== Data to examine ==

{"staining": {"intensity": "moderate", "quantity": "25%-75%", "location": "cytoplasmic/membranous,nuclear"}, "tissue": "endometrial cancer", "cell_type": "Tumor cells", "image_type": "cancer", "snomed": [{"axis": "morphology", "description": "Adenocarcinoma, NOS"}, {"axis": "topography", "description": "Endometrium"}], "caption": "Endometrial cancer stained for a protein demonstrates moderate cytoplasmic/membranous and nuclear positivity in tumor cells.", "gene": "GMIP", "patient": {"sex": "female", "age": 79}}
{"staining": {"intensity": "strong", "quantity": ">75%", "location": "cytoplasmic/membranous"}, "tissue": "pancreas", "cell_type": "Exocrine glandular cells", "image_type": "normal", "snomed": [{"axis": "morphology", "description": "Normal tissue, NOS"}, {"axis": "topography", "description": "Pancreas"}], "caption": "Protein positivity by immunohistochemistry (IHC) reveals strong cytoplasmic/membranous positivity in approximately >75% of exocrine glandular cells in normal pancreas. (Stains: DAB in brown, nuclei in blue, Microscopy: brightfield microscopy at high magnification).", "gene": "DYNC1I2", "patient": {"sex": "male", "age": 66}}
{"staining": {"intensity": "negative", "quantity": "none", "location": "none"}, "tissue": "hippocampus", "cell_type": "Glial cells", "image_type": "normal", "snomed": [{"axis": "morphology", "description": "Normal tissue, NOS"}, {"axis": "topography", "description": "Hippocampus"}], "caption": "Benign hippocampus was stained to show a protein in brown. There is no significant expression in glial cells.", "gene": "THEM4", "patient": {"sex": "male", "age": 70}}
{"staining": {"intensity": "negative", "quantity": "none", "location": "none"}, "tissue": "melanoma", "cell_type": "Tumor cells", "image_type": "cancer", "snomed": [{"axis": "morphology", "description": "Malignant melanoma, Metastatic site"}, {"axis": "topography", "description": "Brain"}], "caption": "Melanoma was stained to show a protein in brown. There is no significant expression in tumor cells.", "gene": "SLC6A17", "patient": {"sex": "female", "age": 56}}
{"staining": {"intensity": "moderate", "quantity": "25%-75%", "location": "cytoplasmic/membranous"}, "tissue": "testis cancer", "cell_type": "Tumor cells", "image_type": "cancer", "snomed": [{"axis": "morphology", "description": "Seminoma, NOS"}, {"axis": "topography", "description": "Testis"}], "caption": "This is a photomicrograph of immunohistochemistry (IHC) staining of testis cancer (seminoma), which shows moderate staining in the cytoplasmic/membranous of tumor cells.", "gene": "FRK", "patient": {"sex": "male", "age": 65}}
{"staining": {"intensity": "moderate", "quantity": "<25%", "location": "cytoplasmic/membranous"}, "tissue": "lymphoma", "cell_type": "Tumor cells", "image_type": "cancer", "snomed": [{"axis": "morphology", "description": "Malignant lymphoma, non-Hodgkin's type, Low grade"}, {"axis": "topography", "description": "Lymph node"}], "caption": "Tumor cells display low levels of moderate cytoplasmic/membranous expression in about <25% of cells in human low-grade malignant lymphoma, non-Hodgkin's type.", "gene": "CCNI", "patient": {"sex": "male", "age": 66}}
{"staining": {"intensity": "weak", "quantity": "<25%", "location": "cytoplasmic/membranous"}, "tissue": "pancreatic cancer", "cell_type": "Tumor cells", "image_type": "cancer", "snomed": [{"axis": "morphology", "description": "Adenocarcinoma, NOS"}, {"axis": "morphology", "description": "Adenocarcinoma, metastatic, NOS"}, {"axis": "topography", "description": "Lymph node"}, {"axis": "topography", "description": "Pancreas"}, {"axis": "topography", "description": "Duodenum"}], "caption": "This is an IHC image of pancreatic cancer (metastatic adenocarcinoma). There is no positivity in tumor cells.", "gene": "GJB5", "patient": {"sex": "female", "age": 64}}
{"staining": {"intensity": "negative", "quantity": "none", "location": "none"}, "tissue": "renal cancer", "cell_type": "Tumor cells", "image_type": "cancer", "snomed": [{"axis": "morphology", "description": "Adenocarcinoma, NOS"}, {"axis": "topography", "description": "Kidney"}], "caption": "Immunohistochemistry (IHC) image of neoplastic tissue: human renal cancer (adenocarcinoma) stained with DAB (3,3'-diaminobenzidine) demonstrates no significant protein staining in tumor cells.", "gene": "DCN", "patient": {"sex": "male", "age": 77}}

===

Task>
Check every line of the records, and copy the ones that hold the word "Malignant".

Exercise solution>
{"staining": {"intensity": "negative", "quantity": "none", "location": "none"}, "tissue": "melanoma", "cell_type": "Tumor cells", "image_type": "cancer", "snomed": [{"axis": "morphology", "description": "Malignant melanoma, Metastatic site"}, {"axis": "topography", "description": "Brain"}], "caption": "Melanoma was stained to show a protein in brown. There is no significant expression in tumor cells.", "gene": "SLC6A17", "patient": {"sex": "female", "age": 56}}
{"staining": {"intensity": "moderate", "quantity": "<25%", "location": "cytoplasmic/membranous"}, "tissue": "lymphoma", "cell_type": "Tumor cells", "image_type": "cancer", "snomed": [{"axis": "morphology", "description": "Malignant lymphoma, non-Hodgkin's type, Low grade"}, {"axis": "topography", "description": "Lymph node"}], "caption": "Tumor cells display low levels of moderate cytoplasmic/membranous expression in about <25% of cells in human low-grade malignant lymphoma, non-Hodgkin's type.", "gene": "CCNI", "patient": {"sex": "male", "age": 66}}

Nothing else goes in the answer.